WULSTAN Atkins found pleasure in visiting Giggleswick. His father, Sir Ivor, was fond of music and also loved the Settle-Carlisle railway, using this route annually for trips to Scotland. Wulstan was a man I loved to meet. My interest quickened when there were references to Edward Elgar, a favourite composer.

Elgar had arrived joyfully in the limestone country of Craven, his visit being based on the home of Dr Buck. At first, it overlooked the market place. It is now a branch of the Nat West bank. The Giggleswick home was a venerable building in Belle Hill. It had been a hotel until the turnpike arrived and the proprietor switched his business to a new site.

When I chatted with Wulstan, he remarked that his father “saw Elgar every day, pretty well”. Dad had been to the first performance of every single one of Elgar’s works since 1890. When members of the British Medical Association were about to celebrate their 50th anniversary, in part by music, John Beare, an old friend of Wulstan’s father, was among those who attended.

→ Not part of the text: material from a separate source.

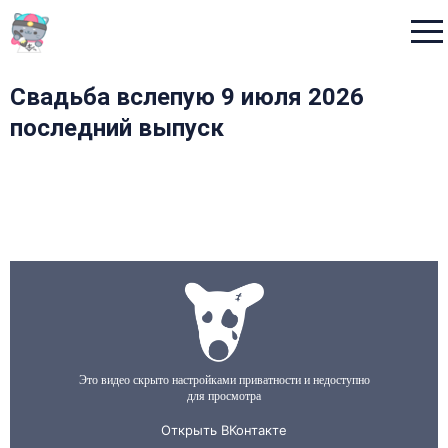
Menu
Свадьба вслепую 9 июля 2026
последний выпуск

He mentioned they were short of stringed instruments. Beare knew Dr Buck, of Giggleswick, who was in attendance. He played the cello. Elgar and Buck met for the first time in 1882. Buck, 25 years of age, delightedly invited the not-yet-celebrated Elgar to “come up and stay with me”. Elgar, who was free of jobs in a week’s time, entrained for Hellifield, then for Giggleswick - and beheld the limestone country he grew to love.

Elgar was accustomed to “our gentle Worcestershire and Herefordshire”. He had never seen country like that which abutted Giggleswick. There was a light grey upper layer to the hills. Ere long, Elgar sensed its appeal and heard about local traditions when he travelled from farm to farm in Buck’s horse-drawn carriage. Buck, as a medical doctor, had a scattering of patients..

Buck’s life in a fine old house at the bottom of Belle Hill, Giggleswick, was shared with “his young mother” who “took a fancy to the young man (Elgar) and encouraged them.” Elgar deduced from letters that Buck had met a girl and was going to marry her. That was so. His first wife had been Miss Beare, sister of the man who had introduced them. Beare was the name of a family of solicitors.

Elgar loved walking. “He was thrilled to see the streams, bridges and the name of a local inn, The Naked Man," which appears in the letters quite a bit. He eventually acquired a photograph of what was to become a favourite bridge - the single arch of greystone spanning the Ribble at Stainforth.

The influence the North Country had on Elgar’s music is not apparent but – said Wulstan to me – “there are touches of the north in quite a bit of his music.” Buck was presented with a chair by Elgar, who had found it in a second-hand shop. The chair had an optional extra – a free-moving music stand. When Freda, my late wife, and I visited a farmhouse in Lakeland which had associations with the Buck family, she was invited to use this chair. And did so.